All the CSA talk is irrelevant, the OP has a court order, no? It should be stuck to.

RedHelenB · 12/01/2017 07:25

Klapchat - after a year you can revert to the CSA/

Fragglewump · 12/01/2017 07:28

kittybiscuits who needs spec savers?

OP posts:
kittybiscuits · 12/01/2017 07:36

Badknee

heidiwine · 12/01/2017 11:40

Well said badknee

I couldn't agree with you more.

EnormousTiger · 12/01/2017 12:04

I wasn't asking for sympathy as I earn a lot (and work very hard) but it is unfair when you earn all the money, you paid your ex, your ex pays nothing and he doesn't even do a night a year's childcare. His loss.
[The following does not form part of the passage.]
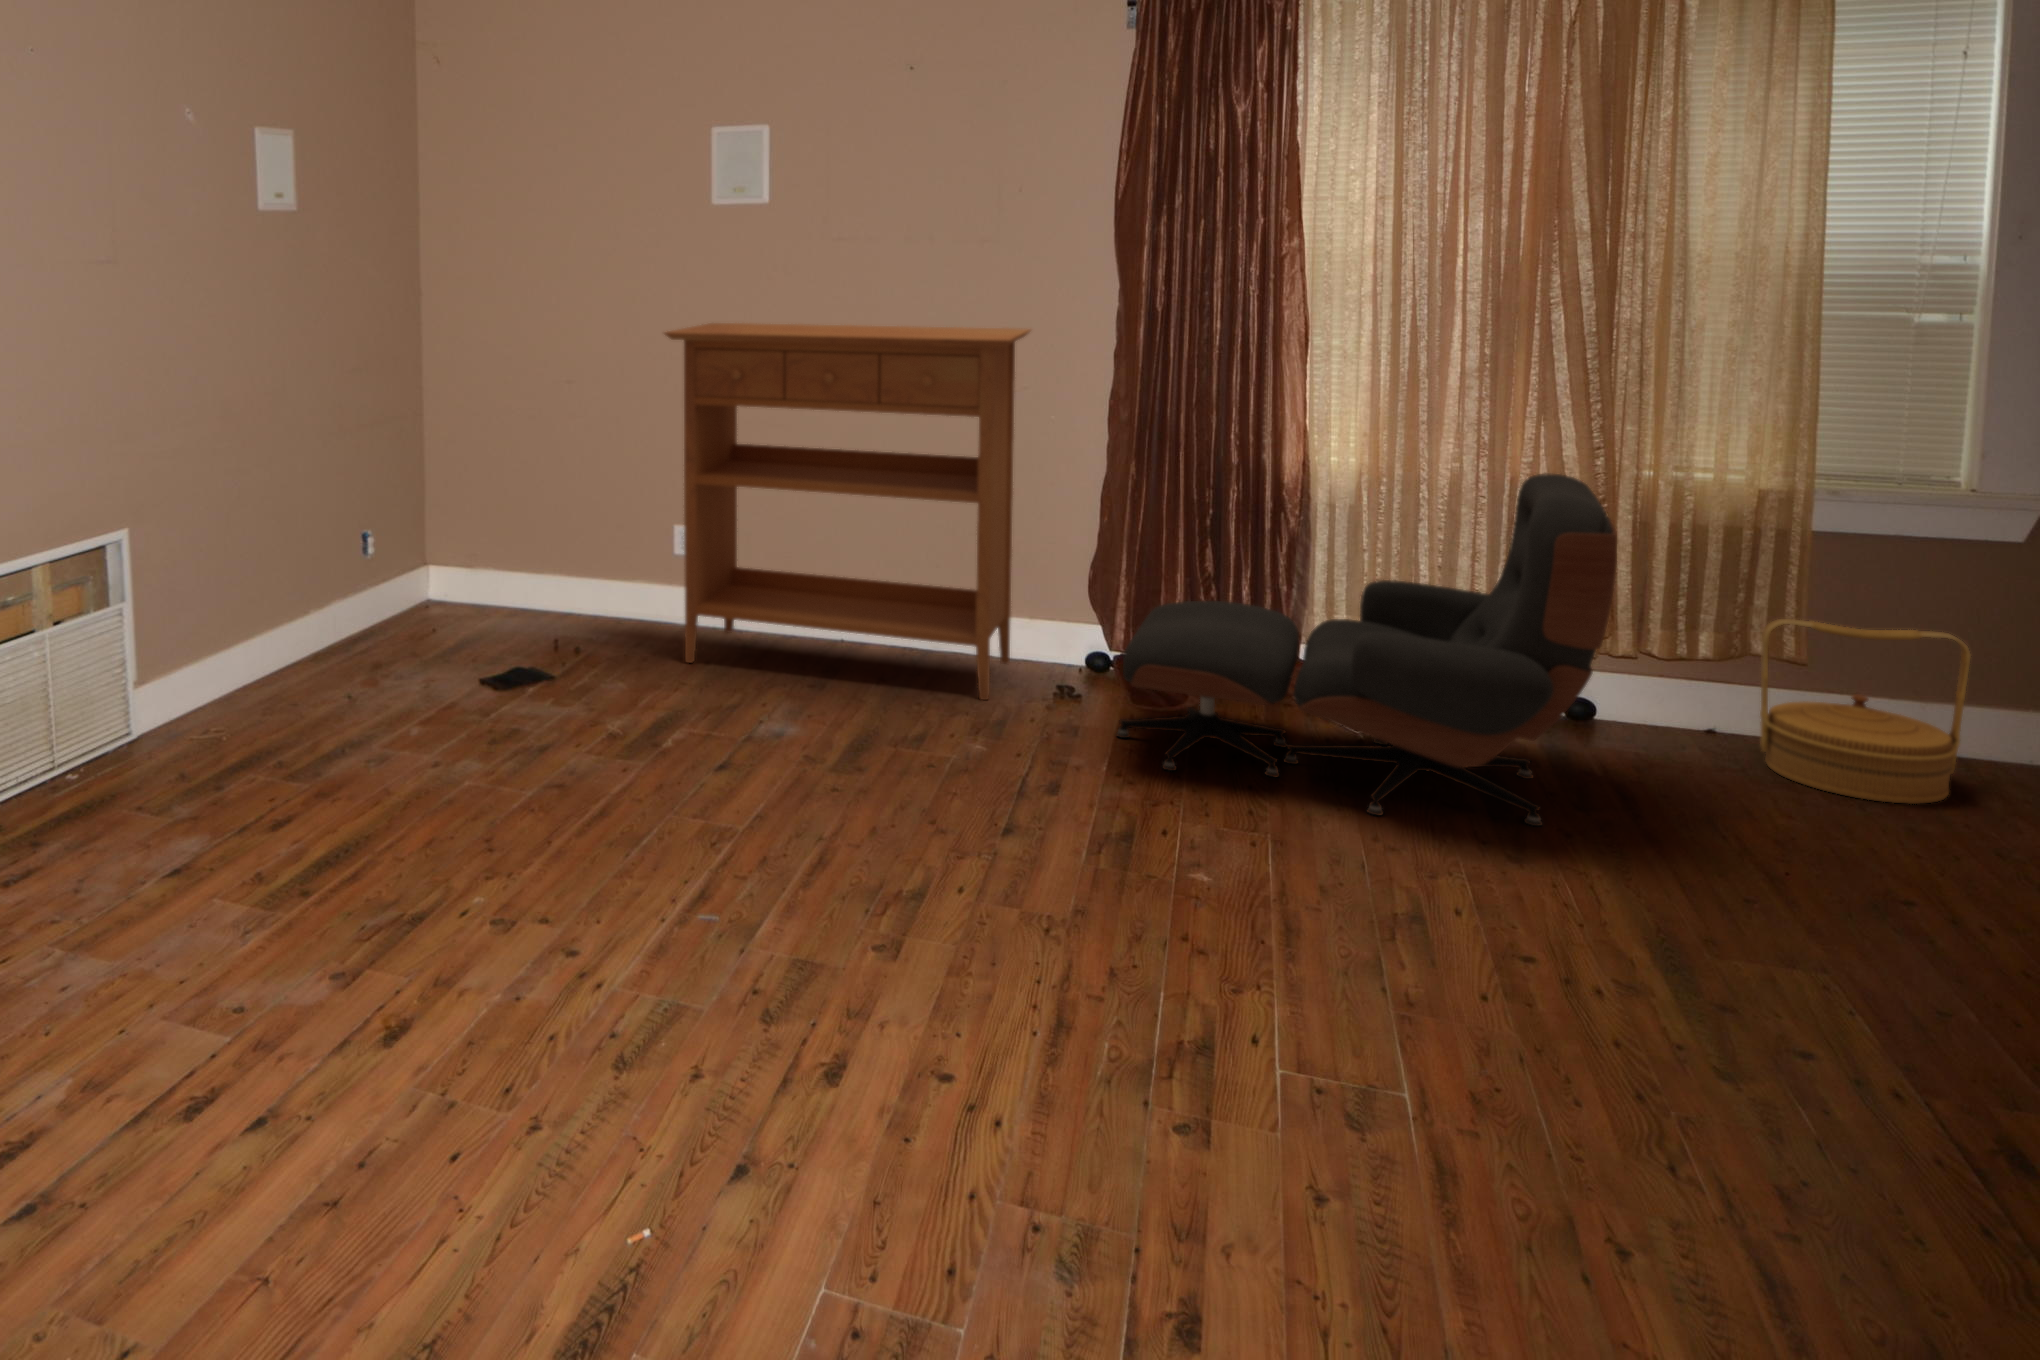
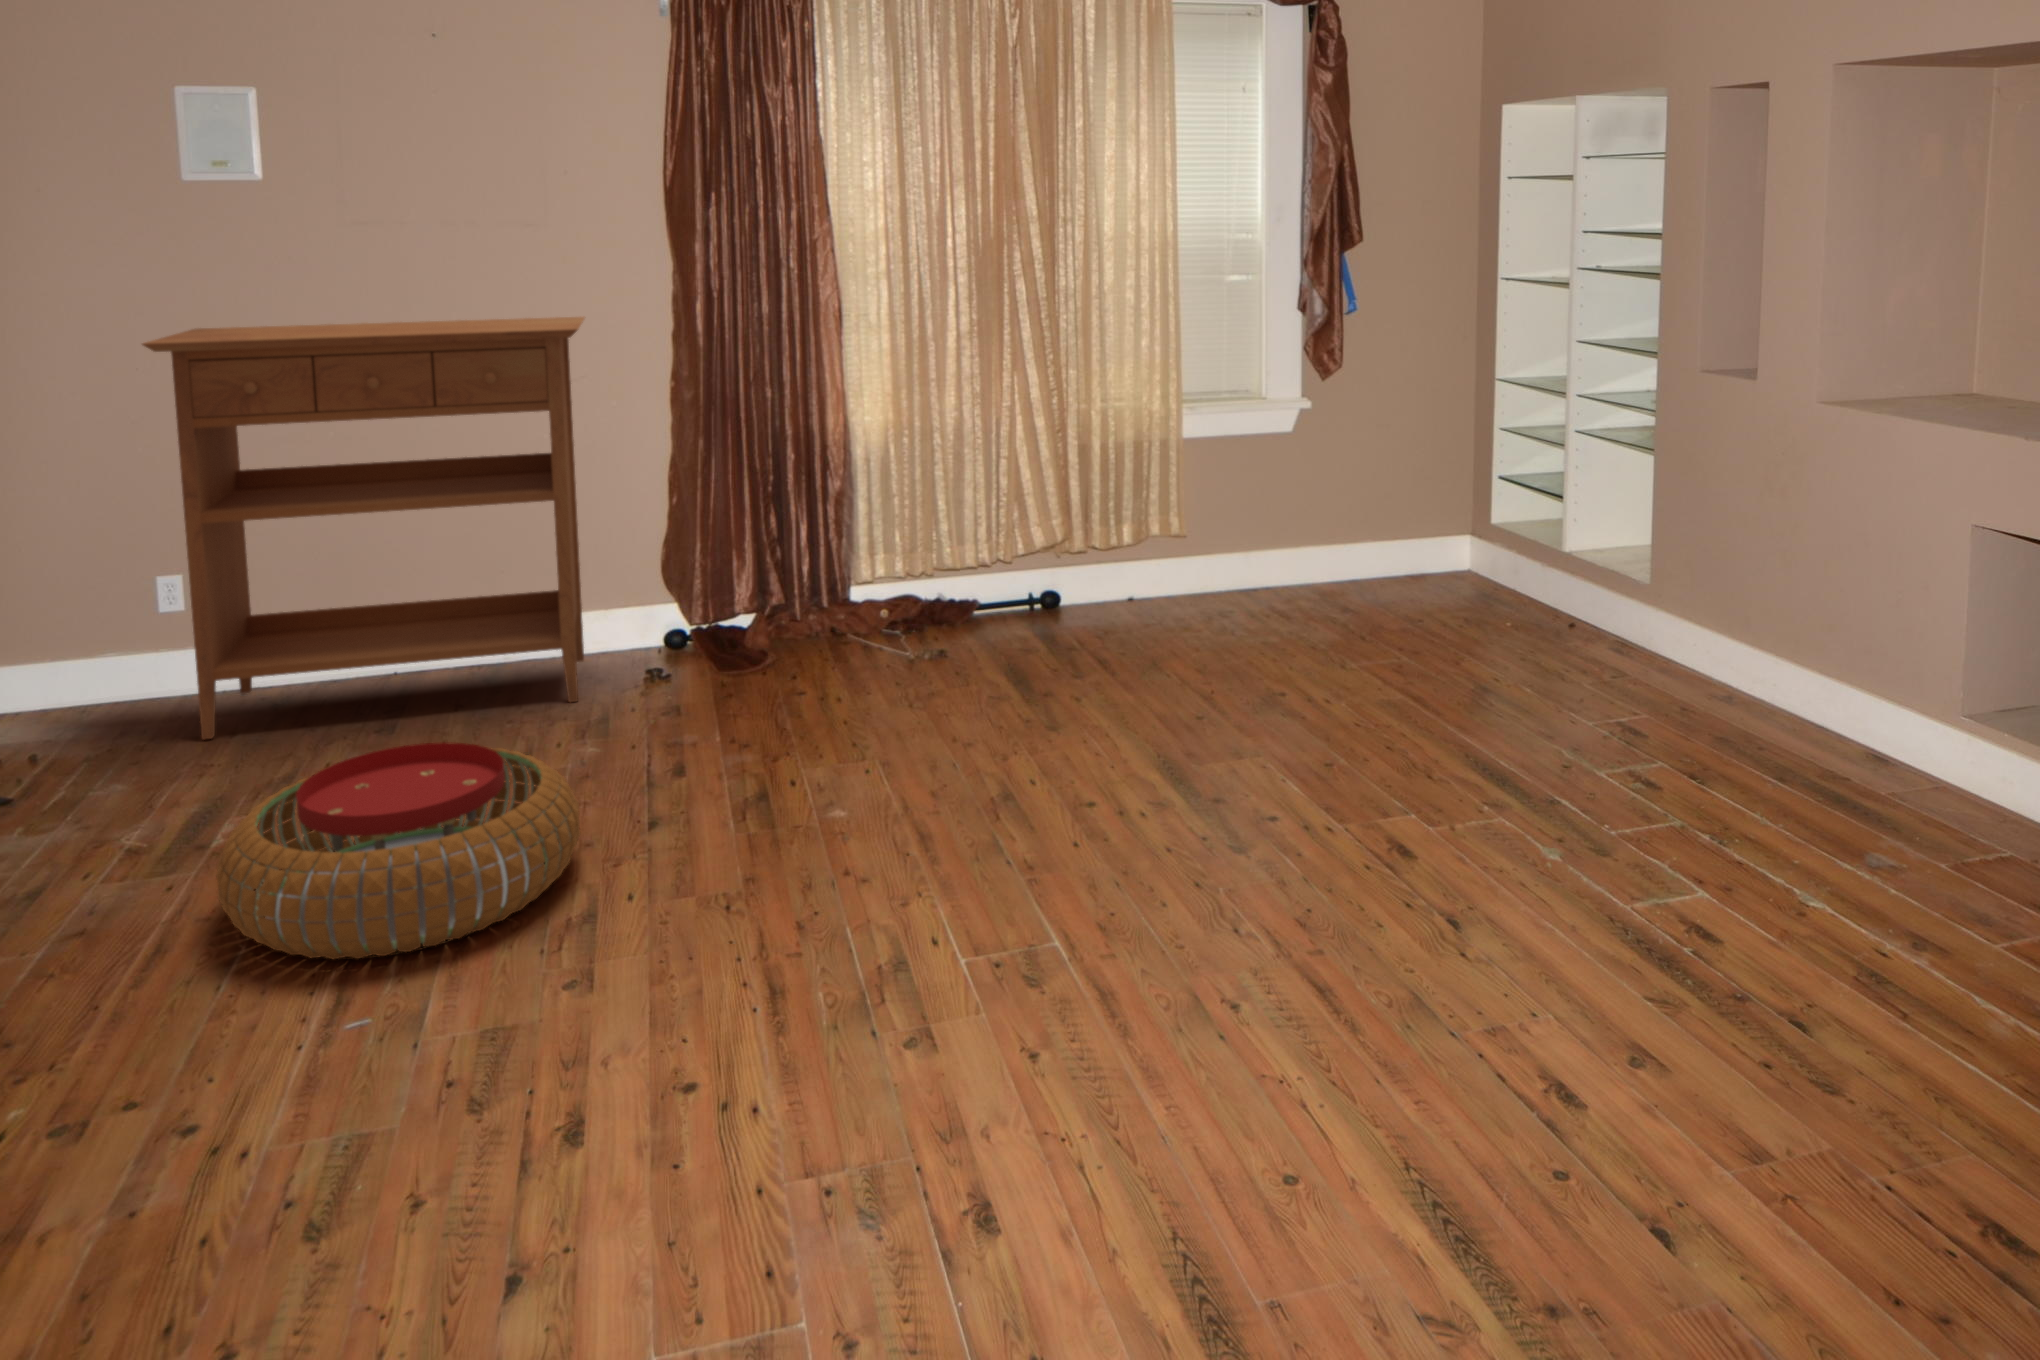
lounge chair: present [1117,474,1617,826] -> none [713,413,1097,728]
woven basket: present [1760,619,1971,804] -> none [1162,499,1273,627]
pouf: none [641,697,935,877] -> present [216,742,580,959]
Fragglewump · 12/01/2017 12:12

EnormousTiger I'm sure it is more of a loss for your dcs than your ex!

OP posts:
JemIsMyNameNooneElseIsTheSame · 12/01/2017 15:15

What a knob your ex is.

I've one of those too unfortunately and have spent seemingly hours on the phone trying to set up a formal arrangement through CMS this week to avoid all his shit. What really boils my piss is how maintenance is reduced to allow for him to pay hundreds into his pension each month, yet tax credits are calculated on my gross pay. I'm going to have to stop paying into my pension completely, even though it's not a large sum, as I need the money. Knobhead ex will no doubt be holidaying in a villa in his 60s: I better hope DS gets a job with a fair whack and looks after his dear old mum in her retirement!